Policy Of 3 Policy Of 3

Released
15th September 2025
Label 
Stonehenge
Format

12 Inch Double

Black

£25.00

‘Under the grip of the not-so-pleasant man, he’s taken power from our sweat again. We stumble, we cry, we’ve moved an inch of the mile.’ (1%)

Policy Of 3 are a hardcore band from Philadelphia / South Jersey, who were first active between 1992 and 1995.  This remastered 17-track discography brings together all of the band’s released material, featuring their sole full-length, 1993’s Dog Dead Summer, together with two EPs – 1993’s self-titled 7-inch and 1995’s American Woodworking – and a variety of compilation contributions.

The band originally began three years earlier as Matter Of Fact, born of New Jersey’s straight edge scene.  Their rebirth as Policy Of 3 was a conscious response to the increasing militancy and growing political ambiguity of elements of the East Coast straight edge community.  In this form, playing with everyone from Antischism to Undertow via Groundwork on their first US tour, they emerged as a notably influential band.  Not just musically, but also in terms of their commitment to the DIY ethic and reasserting the political dimension.

The band are, perhaps, best understood as a bridge between the Washington DC scene of the late 1980s and that which later coalesced around Ebullition and Gravity Records in the mid-to-late 1990s.  Although, elements also speak to the more indie punk expressions that also evolved in that latter half of the decade.

The key to the band’s dynamics lies, perhaps, in their restraint and patience, the desire to explore the introspective and the cathartic in tandem.
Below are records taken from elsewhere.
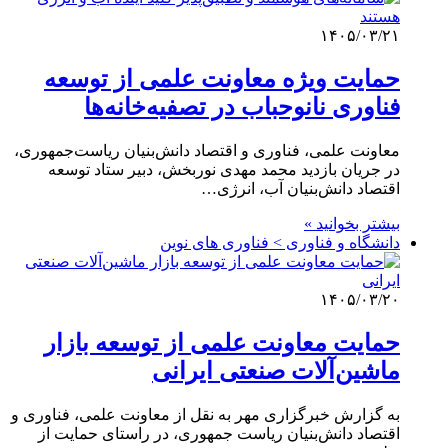
۱۴۰۵/۰۳/۲۱
حمایت ویژه معاونت علمی از توسعه
فناوری نانوحباب در تصفیه‌خانه‌ها
معاونت علمی، فناوری و اقتصاد دانش‌بنیان ریاست‌جمهوری،
در جریان بازدید محمد مهدی نوربخش، دبیر ستاد توسعه
اقتصاد دانش‌بنیان آب، انرژی…
بیشتر بخوانید »
دانشگاه و فناوری > فناوری های نوین
۱۴۰۵/۰۳/۲۰
حمایت معاونت علمی از توسعه بازار
ماشین‌آلات صنعتی ایرانی
به گزارش خبرگزاری مهر به نقل از معاونت علمی، فناوری و
اقتصاد دانش‌بنیان ریاست جمهوری، در راستای حمایت از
They are not afraid to allow the momentum ebb and flow, before locking in and building layer upon layer, ratcheting up the tension as they go.  The release of the culminative eruptions is almost cleansing.  The energetic, often dual vocals imbuing them with a vibrantly impassioned intensity.  The serpentine convulsions of Improve Kulture Kill and Of The Wolf contrasting with the coruscating detonations of 1% and Drone.

Reanimating the political component of hardcore is also central to the band’s identity.  The lyrics are often allusive in flavour, yet are used to explore themes of social justice, endemic violence, animal rights, and wider environmentalism that the band promoted through benefit gigs and literature at their shows.

The band broke-up late in 2015, having just completed a seven-week tour of Europe.  It was an unexpected split, one that saw the band remain friends, but left them collectively feeling a sense of the unrealised that took some time to resolve.  Members went on to play in Four Hundred Years and Margot & The Nuclear So And So’s, before reforming last year.  If you’re interested in digging a little deeper and not least reliving the joys of DIY touring in the early 1990s, I can highly recommend an extensive 2014 audio interview with the band courtesy of loudfastphilly.com.